Plymouth house prices could be about to boom, say experts
04-01-2015
By Plymouth Herald
HOMES in Plymouth are set to become less affordable as the city faces rising property prices, according to experts.
The warning comes as new figures show cities in the South West are among the UK’s top ten most unaffordable places to buy a home, new research shows.
The cost of a typical city home is at its most unaffordable level since 2009 as buyers face stretching their wages even further to keep up with rising property prices, a report has found.
On average the cost is now 6.1 times gross average local earnings, up from a multiple of 5.8 just a year ago, Lloyds Bank found.
The level remains below the peak of the housing boom in 2008, when the average property cost 7.2 times earnings, but the trend is upward.
Truro was rated the eight priciest with homes 8.61 times average local wages with Exeter not far behind in tenth place, with a multiple of 8.04.
Devon estate agent Richard Copus, spokesman for the National Association of Estate Agents in the South West, said Plymouth was also set to join the list as urban regeneration sent prices upwards.
“Homes in Plymouth have been going up over the last couple of years as it goes through regeneration,” he added.
“It has been down for so many years but is becoming much more popular and also less affordable.”
Lloyds made Oxford the nation’s least affordable city, with the average house price standing at £361,469, almost 11 times the local wage.
Winchester, Cambridge, Chichester and Brighton and Hove completed the top five least, followed by Bath and Greater London. In Winchester and Cambridge, homes cost around 10 times local earnings, while in Chichester and Brighton and Hove they cost more than nine times earnings.
Greater London comes not far behind, with a home there costing around 8.75 times average earnings in the capital.

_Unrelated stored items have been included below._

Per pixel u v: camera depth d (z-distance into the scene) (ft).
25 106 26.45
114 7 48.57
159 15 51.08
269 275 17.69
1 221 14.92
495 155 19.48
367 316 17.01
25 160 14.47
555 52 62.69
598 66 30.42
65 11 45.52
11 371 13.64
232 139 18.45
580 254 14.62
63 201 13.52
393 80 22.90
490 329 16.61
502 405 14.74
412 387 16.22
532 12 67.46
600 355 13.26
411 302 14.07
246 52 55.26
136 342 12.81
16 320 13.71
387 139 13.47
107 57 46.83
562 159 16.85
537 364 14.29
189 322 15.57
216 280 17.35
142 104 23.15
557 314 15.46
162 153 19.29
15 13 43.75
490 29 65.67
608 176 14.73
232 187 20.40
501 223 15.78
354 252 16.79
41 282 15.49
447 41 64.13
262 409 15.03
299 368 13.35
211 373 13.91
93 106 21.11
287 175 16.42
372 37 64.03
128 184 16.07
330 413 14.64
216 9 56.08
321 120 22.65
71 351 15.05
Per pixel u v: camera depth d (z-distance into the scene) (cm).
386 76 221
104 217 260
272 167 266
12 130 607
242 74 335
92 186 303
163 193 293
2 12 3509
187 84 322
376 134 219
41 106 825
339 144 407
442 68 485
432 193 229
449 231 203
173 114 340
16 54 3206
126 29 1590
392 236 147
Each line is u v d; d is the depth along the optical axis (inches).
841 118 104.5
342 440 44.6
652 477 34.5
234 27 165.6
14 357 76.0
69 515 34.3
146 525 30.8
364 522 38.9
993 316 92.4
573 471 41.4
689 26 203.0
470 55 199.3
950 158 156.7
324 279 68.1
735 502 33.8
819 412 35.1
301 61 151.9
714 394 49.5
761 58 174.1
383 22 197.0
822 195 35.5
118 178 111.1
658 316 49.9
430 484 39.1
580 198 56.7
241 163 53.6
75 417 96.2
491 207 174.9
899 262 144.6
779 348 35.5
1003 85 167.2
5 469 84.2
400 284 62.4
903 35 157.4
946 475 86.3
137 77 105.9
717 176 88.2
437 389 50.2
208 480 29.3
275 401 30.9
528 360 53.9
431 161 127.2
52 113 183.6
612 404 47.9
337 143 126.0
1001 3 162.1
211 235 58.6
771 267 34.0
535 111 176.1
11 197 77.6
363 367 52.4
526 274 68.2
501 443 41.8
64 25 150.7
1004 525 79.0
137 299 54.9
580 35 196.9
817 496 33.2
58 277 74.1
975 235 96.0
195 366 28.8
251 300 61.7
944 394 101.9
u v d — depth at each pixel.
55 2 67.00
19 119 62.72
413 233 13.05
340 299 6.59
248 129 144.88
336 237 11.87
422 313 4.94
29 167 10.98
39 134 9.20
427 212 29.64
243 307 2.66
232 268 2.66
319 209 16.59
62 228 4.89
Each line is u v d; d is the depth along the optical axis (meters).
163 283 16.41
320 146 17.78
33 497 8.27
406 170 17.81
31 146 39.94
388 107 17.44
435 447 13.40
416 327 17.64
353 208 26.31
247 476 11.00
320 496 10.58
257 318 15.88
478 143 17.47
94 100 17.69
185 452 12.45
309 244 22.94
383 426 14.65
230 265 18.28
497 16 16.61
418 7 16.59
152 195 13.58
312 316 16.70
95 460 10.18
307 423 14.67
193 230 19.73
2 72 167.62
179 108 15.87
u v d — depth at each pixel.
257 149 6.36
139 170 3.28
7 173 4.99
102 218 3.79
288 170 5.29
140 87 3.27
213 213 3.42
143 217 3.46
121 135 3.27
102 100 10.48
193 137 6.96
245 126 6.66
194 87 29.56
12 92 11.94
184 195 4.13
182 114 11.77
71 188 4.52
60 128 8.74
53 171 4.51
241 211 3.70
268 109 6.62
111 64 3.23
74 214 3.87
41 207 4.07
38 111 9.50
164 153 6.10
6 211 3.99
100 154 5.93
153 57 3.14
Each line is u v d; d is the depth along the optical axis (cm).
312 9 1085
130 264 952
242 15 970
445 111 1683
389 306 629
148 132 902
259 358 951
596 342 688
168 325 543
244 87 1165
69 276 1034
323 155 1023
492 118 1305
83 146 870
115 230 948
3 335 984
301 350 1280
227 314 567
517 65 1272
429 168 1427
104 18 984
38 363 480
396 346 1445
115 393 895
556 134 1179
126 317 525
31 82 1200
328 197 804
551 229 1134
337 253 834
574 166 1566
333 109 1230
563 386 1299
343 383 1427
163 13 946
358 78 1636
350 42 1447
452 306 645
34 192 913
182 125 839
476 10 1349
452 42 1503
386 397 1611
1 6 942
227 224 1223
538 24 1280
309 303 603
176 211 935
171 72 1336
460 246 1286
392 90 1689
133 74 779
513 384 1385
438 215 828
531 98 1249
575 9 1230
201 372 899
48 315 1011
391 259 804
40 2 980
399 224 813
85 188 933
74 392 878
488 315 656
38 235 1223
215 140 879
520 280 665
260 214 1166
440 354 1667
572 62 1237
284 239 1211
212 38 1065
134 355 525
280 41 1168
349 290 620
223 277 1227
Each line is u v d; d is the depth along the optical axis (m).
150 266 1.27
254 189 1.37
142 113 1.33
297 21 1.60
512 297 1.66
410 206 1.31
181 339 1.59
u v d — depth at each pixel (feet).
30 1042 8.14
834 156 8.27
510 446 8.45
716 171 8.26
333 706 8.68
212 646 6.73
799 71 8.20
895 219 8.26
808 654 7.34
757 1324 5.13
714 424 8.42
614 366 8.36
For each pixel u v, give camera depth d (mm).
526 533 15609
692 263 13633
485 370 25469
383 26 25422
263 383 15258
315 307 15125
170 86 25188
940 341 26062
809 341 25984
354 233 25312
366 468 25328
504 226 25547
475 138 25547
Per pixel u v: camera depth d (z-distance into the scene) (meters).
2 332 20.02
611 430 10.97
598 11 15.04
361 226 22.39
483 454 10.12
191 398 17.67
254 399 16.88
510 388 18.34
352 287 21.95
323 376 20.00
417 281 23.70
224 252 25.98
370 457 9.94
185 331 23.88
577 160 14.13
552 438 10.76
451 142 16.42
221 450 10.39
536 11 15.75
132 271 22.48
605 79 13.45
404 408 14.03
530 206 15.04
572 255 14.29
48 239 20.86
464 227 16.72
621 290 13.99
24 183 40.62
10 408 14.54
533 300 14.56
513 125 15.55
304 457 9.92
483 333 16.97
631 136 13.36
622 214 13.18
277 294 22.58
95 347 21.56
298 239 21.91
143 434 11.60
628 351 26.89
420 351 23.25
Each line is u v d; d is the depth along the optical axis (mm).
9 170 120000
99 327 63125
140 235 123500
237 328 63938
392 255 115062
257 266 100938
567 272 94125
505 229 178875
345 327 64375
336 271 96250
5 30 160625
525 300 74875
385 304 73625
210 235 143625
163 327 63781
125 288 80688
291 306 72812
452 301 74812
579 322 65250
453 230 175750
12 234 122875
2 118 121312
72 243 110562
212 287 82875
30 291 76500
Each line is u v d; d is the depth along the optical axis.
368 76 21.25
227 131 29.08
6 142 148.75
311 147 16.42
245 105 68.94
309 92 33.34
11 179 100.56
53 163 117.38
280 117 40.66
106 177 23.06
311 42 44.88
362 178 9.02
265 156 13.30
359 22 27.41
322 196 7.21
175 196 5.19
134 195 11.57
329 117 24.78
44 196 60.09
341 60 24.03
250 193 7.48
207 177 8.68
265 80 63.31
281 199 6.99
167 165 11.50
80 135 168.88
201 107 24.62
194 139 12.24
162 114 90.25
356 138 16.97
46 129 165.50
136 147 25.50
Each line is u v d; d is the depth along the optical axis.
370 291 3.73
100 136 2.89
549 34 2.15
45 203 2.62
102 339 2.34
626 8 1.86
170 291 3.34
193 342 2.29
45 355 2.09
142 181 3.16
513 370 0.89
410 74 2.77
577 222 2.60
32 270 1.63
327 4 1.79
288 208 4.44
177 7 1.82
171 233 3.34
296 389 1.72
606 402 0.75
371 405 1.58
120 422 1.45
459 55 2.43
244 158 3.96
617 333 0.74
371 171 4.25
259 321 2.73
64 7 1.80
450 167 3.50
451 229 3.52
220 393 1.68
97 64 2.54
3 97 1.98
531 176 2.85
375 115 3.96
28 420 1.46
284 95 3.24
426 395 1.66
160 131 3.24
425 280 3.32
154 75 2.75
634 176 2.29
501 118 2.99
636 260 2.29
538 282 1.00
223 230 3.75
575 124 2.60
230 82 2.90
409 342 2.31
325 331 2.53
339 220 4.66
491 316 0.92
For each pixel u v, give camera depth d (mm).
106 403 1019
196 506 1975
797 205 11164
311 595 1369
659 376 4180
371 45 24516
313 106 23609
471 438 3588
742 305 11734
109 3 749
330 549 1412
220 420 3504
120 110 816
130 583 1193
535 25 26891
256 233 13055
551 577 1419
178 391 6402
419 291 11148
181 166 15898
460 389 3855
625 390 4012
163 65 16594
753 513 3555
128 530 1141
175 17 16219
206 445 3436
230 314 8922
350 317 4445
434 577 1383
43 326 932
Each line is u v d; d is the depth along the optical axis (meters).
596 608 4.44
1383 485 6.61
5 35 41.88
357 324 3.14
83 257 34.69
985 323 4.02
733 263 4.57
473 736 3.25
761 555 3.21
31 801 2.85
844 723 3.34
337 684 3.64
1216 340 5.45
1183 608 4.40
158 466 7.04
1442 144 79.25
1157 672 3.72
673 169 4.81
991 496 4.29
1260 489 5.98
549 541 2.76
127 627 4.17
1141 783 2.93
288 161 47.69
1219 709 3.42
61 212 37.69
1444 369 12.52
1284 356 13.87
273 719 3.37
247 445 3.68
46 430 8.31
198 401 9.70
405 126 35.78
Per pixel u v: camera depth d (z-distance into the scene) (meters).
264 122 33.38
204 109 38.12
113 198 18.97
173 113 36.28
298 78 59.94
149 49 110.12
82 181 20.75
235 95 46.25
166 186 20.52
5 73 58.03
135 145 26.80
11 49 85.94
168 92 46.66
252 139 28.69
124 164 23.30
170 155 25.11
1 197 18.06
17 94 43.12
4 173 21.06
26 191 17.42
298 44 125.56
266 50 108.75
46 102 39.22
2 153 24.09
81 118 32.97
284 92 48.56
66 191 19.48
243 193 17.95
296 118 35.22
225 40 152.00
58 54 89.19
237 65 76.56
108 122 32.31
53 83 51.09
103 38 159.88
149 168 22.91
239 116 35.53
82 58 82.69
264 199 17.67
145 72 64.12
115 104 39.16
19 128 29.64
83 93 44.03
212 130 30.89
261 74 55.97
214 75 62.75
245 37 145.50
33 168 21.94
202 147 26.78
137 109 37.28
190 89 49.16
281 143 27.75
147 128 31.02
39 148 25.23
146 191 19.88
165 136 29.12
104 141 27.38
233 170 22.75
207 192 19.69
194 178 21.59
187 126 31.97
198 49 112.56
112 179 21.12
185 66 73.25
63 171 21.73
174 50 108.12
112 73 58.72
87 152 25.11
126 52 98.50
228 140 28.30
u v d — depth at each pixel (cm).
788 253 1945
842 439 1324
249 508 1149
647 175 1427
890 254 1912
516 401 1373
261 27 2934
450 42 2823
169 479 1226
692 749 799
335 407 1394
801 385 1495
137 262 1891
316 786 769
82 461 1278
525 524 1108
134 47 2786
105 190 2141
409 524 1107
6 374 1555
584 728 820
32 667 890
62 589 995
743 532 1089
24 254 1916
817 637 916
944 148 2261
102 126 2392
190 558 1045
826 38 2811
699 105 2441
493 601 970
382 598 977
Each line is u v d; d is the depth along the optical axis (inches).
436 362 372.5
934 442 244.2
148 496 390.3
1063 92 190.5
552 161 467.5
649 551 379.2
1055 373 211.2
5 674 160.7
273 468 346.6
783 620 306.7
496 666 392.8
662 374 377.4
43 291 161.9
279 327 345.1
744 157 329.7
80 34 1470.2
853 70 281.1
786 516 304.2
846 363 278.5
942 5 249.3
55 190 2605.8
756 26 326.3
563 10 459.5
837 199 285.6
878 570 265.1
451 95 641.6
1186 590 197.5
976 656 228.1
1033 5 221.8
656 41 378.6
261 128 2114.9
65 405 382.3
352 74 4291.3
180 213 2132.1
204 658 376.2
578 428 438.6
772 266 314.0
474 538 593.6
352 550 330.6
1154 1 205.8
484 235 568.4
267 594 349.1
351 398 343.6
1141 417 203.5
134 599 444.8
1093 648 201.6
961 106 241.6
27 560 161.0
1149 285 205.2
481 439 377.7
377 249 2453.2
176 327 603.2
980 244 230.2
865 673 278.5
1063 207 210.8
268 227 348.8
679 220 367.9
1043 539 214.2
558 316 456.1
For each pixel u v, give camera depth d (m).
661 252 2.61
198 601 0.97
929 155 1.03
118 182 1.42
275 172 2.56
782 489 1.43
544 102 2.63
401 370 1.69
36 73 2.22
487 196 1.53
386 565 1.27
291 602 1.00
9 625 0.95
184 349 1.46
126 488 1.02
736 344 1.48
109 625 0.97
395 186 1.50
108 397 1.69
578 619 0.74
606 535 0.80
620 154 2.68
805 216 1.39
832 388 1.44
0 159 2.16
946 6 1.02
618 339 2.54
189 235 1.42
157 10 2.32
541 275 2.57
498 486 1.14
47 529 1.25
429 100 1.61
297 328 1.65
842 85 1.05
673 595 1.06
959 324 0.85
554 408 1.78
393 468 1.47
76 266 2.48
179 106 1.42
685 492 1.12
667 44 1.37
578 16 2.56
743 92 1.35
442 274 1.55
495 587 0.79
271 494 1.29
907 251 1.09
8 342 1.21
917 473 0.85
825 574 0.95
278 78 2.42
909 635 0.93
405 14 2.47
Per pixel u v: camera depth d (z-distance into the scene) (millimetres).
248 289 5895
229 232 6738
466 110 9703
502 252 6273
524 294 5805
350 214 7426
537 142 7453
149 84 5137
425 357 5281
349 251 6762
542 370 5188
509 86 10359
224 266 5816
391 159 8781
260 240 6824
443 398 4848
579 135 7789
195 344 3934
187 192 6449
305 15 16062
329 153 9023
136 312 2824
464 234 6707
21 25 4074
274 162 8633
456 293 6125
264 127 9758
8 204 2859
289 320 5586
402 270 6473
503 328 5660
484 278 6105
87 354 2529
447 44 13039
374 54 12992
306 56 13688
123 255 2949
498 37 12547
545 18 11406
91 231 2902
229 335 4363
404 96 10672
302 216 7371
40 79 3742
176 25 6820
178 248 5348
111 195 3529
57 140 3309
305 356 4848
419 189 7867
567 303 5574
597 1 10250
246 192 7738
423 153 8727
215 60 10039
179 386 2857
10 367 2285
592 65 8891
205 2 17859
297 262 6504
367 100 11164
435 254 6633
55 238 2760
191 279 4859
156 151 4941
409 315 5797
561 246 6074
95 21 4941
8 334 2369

With an average price of £158,645, Stirling remains the UK’s most affordable city, with a property there costing around 3.9 times gross average annual earnings, according to Lloyds’ Affordable Cities Review.
Andy Hulme, Lloyds Bank mortgages director, said: “House price rises in the past two years have resulted in a deterioration in home affordability in the majority of UK cities, and generally widening the north/south affordability divide as the market has been strongest in the south.
“The UK’s most successful cities economically have tended to see the strongest property price rises.
“Aberdeen, the country’s oil and gas capital, has recorded the biggest gains over the past decade whilst London has been the top performer during the economic recovery.”